Another related question is what happens with the various methods on DbDataReader which also accept a cancellation token, such as ReadAsync: what should happen when the token for ReadAsync is triggered? The usual expectation in the async world is again, for the token to only cancel the method to which it was passed, i.e. ReadAsync; but if we do that, we’re left with no token-based means to cancel the query at all - which is a pretty important requirement. We could tell users who want to cancel the query to rig their cancellation tokens to call our old DbCommand.Cancel:

public async Task ExecuteSomethingAsync(DbConnection connection, string sql, CancellationToken cancellationToken = default)
{
    await using var cmd = connection.CreateCommand();
    cmd.CommandText = sql;

    await using var reader = await cmd.ExecuteReaderAsync(cancellationToken);
    using var registration = cancellationToken.Register(() => cmd.Cancel());

    // Process results
}

But this would have to be done everywhere where a potentially cancellable command needs to be executed, and isn’t very discoverable. Finally, it just doesn’t seem incredibly useful to allow ReadAsync to be cancelled while leaving the query itself running; it’s simply unlikely that a later retry would produce useful results where an earlier ReadAsync was cancelled. Yes, this business of “detached” async background processes which don’t correspond to method calls isn’t entirely trivial.

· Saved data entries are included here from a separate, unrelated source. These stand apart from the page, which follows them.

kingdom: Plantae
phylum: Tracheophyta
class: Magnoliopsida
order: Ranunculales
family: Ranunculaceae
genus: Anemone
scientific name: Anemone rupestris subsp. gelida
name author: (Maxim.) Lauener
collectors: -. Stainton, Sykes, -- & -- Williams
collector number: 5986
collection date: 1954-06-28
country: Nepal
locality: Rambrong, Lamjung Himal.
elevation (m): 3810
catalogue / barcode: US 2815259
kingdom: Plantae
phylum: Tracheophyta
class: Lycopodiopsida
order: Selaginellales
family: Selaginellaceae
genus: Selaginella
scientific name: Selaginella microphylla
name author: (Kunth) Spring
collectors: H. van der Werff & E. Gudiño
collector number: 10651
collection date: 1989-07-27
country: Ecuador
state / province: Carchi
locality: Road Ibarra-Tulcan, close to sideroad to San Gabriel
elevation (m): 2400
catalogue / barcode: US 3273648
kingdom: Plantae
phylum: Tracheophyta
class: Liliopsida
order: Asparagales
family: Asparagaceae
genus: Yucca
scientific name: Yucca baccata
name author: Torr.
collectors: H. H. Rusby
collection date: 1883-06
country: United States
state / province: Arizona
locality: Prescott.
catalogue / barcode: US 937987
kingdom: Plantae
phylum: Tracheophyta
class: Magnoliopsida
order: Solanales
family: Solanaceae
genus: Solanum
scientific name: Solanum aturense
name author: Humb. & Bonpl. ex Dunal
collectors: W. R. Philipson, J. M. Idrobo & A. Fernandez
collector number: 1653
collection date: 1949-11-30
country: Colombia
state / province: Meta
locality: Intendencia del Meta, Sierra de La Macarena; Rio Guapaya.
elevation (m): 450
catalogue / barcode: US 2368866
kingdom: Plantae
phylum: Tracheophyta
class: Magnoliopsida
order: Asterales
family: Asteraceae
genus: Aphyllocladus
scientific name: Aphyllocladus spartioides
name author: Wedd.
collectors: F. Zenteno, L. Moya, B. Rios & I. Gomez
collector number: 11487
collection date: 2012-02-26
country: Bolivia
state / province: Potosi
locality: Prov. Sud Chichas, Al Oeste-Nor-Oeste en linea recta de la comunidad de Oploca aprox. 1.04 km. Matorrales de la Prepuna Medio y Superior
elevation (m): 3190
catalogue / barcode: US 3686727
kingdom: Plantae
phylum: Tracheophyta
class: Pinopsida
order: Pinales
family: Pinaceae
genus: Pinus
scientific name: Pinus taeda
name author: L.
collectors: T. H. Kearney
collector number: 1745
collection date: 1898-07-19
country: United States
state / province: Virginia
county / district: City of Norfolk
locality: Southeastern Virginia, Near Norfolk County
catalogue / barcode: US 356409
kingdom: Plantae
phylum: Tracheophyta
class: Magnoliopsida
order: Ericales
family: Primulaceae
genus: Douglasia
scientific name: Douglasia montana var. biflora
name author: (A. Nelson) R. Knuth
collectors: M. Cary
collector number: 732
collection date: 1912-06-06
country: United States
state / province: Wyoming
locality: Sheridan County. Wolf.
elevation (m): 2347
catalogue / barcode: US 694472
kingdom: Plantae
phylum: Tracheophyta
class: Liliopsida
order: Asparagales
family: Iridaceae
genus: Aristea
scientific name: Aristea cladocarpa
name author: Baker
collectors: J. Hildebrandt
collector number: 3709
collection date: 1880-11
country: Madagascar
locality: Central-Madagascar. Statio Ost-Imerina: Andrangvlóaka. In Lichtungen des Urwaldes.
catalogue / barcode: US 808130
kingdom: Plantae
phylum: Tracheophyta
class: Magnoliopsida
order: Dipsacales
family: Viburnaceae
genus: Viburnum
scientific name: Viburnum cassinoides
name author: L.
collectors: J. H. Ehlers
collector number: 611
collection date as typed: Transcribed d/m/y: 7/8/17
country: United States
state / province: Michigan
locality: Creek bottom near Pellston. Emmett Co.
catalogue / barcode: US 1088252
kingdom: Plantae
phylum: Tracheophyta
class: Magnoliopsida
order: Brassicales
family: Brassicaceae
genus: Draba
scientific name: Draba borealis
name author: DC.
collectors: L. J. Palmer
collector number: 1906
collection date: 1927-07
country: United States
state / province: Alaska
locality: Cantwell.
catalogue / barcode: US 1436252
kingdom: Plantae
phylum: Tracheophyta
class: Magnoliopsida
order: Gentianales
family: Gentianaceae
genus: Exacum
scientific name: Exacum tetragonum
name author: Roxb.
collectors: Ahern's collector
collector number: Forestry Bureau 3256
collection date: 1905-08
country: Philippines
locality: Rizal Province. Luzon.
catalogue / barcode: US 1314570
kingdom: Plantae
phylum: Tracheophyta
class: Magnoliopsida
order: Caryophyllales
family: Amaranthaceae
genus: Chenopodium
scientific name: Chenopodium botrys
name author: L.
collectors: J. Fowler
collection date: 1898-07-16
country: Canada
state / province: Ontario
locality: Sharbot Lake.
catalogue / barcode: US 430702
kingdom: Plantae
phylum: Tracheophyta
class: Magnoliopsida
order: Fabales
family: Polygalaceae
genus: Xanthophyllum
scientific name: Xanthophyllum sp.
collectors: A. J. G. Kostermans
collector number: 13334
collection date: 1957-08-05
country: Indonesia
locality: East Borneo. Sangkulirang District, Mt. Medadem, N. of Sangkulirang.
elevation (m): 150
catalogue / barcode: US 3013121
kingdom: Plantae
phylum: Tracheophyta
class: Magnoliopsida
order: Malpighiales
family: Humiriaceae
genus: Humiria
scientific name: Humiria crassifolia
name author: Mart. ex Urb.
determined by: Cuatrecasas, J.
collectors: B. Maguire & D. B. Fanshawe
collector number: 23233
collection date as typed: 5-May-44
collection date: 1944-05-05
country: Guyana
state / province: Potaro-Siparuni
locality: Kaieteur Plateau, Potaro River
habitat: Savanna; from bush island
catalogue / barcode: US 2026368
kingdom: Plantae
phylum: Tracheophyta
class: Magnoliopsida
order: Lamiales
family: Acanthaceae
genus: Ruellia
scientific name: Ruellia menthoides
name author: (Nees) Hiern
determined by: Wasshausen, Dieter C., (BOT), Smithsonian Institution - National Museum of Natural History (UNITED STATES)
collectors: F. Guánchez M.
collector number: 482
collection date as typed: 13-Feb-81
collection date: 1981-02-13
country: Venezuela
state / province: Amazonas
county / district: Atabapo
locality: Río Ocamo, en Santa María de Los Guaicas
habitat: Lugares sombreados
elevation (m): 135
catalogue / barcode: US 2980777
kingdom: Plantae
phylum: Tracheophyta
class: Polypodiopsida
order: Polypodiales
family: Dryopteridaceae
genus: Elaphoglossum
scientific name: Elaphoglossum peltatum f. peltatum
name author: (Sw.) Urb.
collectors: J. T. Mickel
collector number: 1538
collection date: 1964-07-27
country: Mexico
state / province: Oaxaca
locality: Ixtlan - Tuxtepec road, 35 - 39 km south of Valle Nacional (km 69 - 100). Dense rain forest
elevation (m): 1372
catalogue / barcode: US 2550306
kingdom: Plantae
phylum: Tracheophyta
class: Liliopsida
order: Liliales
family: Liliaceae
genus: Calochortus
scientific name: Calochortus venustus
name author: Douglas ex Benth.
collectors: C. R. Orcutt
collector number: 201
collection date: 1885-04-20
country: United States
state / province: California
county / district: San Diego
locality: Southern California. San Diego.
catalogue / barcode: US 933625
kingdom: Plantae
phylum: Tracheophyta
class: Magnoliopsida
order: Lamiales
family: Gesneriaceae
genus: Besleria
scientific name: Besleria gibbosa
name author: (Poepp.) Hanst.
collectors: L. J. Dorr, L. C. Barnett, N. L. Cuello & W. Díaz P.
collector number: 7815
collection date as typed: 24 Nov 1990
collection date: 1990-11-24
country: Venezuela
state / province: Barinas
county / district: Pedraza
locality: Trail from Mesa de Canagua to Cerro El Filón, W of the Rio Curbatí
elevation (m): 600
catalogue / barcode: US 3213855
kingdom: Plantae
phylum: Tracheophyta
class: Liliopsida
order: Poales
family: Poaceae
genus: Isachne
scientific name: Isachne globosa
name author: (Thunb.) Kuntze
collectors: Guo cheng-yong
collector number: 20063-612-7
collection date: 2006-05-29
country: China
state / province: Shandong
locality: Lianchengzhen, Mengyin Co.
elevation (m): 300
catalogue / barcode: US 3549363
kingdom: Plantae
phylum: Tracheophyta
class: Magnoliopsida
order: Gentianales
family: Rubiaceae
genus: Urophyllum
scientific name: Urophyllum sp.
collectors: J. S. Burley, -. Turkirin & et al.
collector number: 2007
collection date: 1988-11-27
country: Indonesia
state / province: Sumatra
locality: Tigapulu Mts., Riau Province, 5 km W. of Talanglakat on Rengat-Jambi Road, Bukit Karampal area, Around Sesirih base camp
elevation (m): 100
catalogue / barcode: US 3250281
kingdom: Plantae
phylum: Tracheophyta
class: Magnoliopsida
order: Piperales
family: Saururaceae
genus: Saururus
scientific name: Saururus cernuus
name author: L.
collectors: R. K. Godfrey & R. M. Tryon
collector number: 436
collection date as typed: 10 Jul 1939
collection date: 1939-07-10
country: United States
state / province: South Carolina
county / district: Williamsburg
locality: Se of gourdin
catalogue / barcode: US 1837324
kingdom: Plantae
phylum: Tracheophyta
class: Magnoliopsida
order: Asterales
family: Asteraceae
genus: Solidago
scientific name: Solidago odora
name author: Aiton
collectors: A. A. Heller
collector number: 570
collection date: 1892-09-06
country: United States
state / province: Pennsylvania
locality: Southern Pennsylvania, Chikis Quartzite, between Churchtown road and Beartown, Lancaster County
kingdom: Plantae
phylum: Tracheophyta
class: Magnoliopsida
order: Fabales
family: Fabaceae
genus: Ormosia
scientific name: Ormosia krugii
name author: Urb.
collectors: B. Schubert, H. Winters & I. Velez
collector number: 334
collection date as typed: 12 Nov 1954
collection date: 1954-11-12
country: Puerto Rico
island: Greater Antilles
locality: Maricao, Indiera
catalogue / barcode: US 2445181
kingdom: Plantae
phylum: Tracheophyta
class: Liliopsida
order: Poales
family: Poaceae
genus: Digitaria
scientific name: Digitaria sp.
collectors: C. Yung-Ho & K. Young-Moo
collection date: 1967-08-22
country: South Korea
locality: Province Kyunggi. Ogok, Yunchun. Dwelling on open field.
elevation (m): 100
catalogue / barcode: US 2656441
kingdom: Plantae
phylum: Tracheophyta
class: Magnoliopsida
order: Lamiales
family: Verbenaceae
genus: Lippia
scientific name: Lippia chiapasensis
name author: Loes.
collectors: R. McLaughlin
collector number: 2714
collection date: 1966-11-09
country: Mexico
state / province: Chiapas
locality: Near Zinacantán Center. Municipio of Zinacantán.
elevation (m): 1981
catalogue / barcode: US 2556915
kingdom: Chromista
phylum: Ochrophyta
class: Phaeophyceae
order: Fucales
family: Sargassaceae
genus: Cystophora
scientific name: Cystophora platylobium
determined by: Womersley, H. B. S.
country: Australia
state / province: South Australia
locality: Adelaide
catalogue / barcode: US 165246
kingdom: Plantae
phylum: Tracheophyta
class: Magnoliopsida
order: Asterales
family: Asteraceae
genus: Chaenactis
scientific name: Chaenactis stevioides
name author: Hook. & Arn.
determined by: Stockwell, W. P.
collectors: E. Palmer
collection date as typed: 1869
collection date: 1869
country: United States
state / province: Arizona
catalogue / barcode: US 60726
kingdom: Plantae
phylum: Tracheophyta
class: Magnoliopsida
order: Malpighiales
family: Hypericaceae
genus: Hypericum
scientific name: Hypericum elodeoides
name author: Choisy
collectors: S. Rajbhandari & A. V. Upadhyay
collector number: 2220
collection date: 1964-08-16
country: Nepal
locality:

The solution we opted for was to treat the ReadAsync’s token - and indeed, all tokens accepted by methods on DbDataReader - in the same way as we treat ExecuteReaderAsync’s: triggering it cancels the query. This solves the typical user requirement: if a cancellation token comes from somewhere (rigged to some GUI button, for example), and is passed to all database methods, then the query gets cancelled if it gets triggered.

This does have one peculiar consequence. It is quite standard for async methods to start with the following:

public async Task SomeLongThing(CancellationToken cancellationToken = default)
{
    cancellationToken.ThrowIfCancellationRequested();

    // ... actual stuff ...
}

This performs an upfront check on the token, and immediately returns a cancelled Task if the method is invoked with an already-cancelled token. But in our case, calling the method with a cancelled token is actually the way to request cancellation of the query. It’s a bit odd, but it works and performs what people generally want.